2 Replies to “A Thought Experiment

  1. When you ask the question is there any moral difference between a corporation and a government, of course there is. Governments get their “income” by taking it from people by the threat of violence. Companies get their income by freely exchange their products and services for money on a voluntary basis. Companies MUST operate win-win. Governments solely operate involuntarily, by force.

    For UBI to exist, the state must take from some to “give” to others. When the currency is created by a central bank, the wealth is sucked out of the poor and given to the rich. Now that’s obscenely immoral.

    1. Garrett, I agree with you, and most of my life I would have made the same argument and opposed the idea of UBI. I’ve always agreed with Washington’s succinct summary, “government is force.” The same can be said of law in general: the entire purpose of law is to define, as precisely as possible, the situations in which force is authorized. But as long as any adult citizen is free to leave the country, then it’s fair to view the constitution as a contract between the government and the governed. That contract grants the federal government certain limited powers to “ensure domestic tranquility, provide for the common defense,” and “promote the general welfare.”

      As recent events have clearly shown, there is much more to the common defense than military power. While you may or may not argue with the exact details of the government’s response to the pandemic, it is surely the case that the federal government has a role in promoting and protecting the health of the citizens and the economic infrastructure on which our society depends. Likewise, “ensuring domestic tranquility” is not just about suppressing the citizens from rebelling; it’s about encouraging us to see our interdependence on each other as a strength that we can all build on, rather than a weakness.

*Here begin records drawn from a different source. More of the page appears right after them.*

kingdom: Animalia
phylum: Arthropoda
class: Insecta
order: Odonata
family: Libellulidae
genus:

      Andrew Yang’s book, “The War on Normal People” convinced me that UBI, properly implemented, can be the “win-win” situation that you are looking for. Data promoted by Yang and Sen. Santens strongly indicate that UBI does not discourage people from working. Rather, it encourages them to take the time and pay the cost to pursue the occupations that they passionately want to pursue, but cannot afford to when every penny of income goes to basic survival. It provides a stable floor on which to stand while building a better future for everyone. This is what you and I and all the generations before us referred to as “raising the standard of living.” It’s what we’ve always called “progress.”

      Under the Yang model, UBI is a “dividend” on our shared investment in America. Everyone receives the same amount; there is no means-testing that can be corrupted to favor one class over another or additional bureaucracy to siphon off most of the resources. It’s paid for primarily from a VAT, on the principle that the nationwide economic infrastructure is an important factor in the profits that can be obtained privately, and therefore some compensation is due to those providing that infrastructure — all of us as individuals.

      How is this a win-win for those who pay the VAT? Consider that the primary impediment to a robust economy is uncertainty. Business can thrive under almost any set of rules (obviously, some are better than others) as long as the rules are stable, predictable, and fairly enforced. UBI goes a long way to eliminating the most basic economic uncertainties. Customers with money to spend will be available, even in the midst of natural disasters, international tensions, and pandemics. Your employees will be engaged in their jobs, or they will move on to something that suits them better. You may have to offer better compensation or better working environments, but so will everyone else. Crime will be a much less attractive career path when basic needs are fulfilled and it’s possible to explore new opportunities. Entrepreneurship will flourish when you can fail and still pick yourself up again. Higher standard of living. Progress.